- DATA -
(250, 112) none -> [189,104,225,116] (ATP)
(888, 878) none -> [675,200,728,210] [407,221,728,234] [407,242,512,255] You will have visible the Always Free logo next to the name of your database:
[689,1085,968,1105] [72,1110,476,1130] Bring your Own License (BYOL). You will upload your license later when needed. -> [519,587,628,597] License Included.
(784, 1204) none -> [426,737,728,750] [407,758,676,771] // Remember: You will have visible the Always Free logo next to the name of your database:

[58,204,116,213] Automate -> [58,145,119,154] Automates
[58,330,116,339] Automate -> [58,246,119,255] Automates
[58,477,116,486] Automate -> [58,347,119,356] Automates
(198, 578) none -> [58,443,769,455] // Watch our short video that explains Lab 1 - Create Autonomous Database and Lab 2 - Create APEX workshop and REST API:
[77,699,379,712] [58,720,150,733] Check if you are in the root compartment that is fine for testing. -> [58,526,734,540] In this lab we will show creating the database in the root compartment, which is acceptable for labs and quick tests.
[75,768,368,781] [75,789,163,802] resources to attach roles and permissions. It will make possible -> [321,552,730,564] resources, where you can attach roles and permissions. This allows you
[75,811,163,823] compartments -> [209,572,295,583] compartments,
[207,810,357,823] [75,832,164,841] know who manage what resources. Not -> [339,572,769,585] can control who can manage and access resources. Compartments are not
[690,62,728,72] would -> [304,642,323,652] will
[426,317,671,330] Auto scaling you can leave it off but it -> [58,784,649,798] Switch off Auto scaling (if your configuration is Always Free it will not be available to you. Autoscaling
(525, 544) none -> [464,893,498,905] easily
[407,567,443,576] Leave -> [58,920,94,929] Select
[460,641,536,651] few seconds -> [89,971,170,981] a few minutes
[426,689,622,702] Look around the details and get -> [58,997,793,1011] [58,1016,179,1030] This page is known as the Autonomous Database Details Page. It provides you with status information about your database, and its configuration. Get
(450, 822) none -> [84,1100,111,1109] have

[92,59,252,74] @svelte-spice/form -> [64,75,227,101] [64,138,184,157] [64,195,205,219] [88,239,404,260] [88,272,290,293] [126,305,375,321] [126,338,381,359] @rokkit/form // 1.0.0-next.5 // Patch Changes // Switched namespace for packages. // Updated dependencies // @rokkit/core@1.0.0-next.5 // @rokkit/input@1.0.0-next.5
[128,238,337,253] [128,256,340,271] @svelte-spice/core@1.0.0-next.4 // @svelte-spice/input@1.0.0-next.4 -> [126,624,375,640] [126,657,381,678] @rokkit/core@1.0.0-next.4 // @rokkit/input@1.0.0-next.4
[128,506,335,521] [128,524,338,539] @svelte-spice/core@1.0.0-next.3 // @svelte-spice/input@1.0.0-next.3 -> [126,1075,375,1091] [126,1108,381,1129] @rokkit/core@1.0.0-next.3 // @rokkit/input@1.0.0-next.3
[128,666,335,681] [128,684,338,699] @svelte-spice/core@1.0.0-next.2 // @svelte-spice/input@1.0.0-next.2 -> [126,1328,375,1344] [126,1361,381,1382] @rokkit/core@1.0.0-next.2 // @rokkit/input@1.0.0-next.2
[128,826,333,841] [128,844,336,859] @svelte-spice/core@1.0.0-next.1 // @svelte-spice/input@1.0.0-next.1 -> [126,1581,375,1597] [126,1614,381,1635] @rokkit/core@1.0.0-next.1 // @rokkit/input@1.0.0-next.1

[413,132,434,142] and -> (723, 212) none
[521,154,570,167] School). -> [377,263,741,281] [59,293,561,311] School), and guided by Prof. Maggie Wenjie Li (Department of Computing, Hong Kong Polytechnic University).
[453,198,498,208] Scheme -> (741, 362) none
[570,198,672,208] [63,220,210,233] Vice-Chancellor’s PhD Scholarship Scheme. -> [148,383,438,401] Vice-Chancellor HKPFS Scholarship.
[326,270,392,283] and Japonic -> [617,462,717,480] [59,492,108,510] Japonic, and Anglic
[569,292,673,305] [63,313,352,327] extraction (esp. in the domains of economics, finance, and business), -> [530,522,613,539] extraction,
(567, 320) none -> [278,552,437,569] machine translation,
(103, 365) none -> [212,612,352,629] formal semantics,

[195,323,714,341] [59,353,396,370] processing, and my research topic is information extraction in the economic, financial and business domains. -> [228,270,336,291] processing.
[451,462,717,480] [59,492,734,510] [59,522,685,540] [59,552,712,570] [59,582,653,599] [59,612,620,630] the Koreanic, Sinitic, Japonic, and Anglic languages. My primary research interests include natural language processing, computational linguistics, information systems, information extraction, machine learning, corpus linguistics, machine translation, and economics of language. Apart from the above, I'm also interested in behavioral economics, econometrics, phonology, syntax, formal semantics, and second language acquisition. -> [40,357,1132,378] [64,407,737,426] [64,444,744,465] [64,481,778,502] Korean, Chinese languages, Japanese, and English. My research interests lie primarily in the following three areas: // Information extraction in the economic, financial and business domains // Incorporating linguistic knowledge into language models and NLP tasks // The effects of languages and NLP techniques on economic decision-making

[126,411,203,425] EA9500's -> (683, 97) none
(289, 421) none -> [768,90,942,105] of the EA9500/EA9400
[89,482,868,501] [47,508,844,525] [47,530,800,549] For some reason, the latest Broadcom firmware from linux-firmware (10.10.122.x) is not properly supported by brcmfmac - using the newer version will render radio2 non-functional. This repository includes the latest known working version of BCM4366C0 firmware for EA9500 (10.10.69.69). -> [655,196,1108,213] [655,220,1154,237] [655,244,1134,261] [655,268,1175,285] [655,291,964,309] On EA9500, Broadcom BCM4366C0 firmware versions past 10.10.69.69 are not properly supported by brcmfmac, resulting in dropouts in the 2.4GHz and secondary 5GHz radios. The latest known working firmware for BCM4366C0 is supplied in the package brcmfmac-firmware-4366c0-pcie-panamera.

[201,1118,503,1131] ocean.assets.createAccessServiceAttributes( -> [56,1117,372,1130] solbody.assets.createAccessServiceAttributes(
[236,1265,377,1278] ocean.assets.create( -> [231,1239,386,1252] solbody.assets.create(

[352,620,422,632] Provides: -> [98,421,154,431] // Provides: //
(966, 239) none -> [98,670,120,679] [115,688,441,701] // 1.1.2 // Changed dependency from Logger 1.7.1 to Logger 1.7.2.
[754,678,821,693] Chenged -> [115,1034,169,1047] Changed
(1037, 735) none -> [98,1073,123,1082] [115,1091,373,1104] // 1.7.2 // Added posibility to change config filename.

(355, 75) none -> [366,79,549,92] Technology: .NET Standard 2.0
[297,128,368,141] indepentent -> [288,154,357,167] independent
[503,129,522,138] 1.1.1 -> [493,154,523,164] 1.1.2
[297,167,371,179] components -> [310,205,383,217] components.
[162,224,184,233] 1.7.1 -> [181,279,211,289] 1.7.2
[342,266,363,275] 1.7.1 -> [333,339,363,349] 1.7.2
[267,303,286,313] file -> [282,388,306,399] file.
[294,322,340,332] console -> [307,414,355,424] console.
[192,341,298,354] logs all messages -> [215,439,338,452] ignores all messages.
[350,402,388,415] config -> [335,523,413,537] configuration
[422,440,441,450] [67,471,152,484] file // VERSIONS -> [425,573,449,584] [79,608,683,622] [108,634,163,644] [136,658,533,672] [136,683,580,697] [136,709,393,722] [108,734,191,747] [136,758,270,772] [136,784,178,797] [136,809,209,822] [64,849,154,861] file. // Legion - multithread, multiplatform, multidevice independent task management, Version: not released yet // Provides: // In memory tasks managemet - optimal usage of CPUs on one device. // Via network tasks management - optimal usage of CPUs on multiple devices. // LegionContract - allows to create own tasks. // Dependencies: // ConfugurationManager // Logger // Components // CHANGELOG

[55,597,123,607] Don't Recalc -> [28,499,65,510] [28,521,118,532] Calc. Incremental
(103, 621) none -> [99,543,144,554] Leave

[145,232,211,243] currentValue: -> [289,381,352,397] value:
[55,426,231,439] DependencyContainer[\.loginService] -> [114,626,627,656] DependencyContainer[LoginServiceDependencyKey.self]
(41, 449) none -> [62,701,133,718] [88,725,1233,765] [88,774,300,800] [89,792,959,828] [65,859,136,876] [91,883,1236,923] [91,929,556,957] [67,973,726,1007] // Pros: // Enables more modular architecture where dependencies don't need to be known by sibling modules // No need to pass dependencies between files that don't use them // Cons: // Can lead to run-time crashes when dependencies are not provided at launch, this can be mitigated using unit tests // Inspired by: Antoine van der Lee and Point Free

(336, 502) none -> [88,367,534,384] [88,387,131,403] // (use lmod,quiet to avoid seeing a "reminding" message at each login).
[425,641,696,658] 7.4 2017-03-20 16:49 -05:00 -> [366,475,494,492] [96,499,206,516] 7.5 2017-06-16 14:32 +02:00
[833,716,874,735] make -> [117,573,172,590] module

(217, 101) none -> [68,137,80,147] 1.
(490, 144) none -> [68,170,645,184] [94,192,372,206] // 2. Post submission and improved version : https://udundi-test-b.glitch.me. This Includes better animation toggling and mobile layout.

- TASK TO CARRY OUT -
Everything above from the line containing "(888, 878) none" down to the line containing "[77,699,379,712] [58,720,150,733] Check" is to be transcribed exactly, with both of those lines included and nothing else added.

- EXPECTED OUTPUT -
(888, 878) none -> [675,200,728,210] [407,221,728,234] [407,242,512,255] You will have visible the Always Free logo next to the name of your database:
[689,1085,968,1105] [72,1110,476,1130] Bring your Own License (BYOL). You will upload your license later when needed. -> [519,587,628,597] License Included.
(784, 1204) none -> [426,737,728,750] [407,758,676,771] // Remember: You will have visible the Always Free logo next to the name of your database:

[58,204,116,213] Automate -> [58,145,119,154] Automates
[58,330,116,339] Automate -> [58,246,119,255] Automates
[58,477,116,486] Automate -> [58,347,119,356] Automates
(198, 578) none -> [58,443,769,455] // Watch our short video that explains Lab 1 - Create Autonomous Database and Lab 2 - Create APEX workshop and REST API:
[77,699,379,712] [58,720,150,733] Check if you are in the root compartment that is fine for testing. -> [58,526,734,540] In this lab we will show creating the database in the root compartment, which is acceptable for labs and quick tests.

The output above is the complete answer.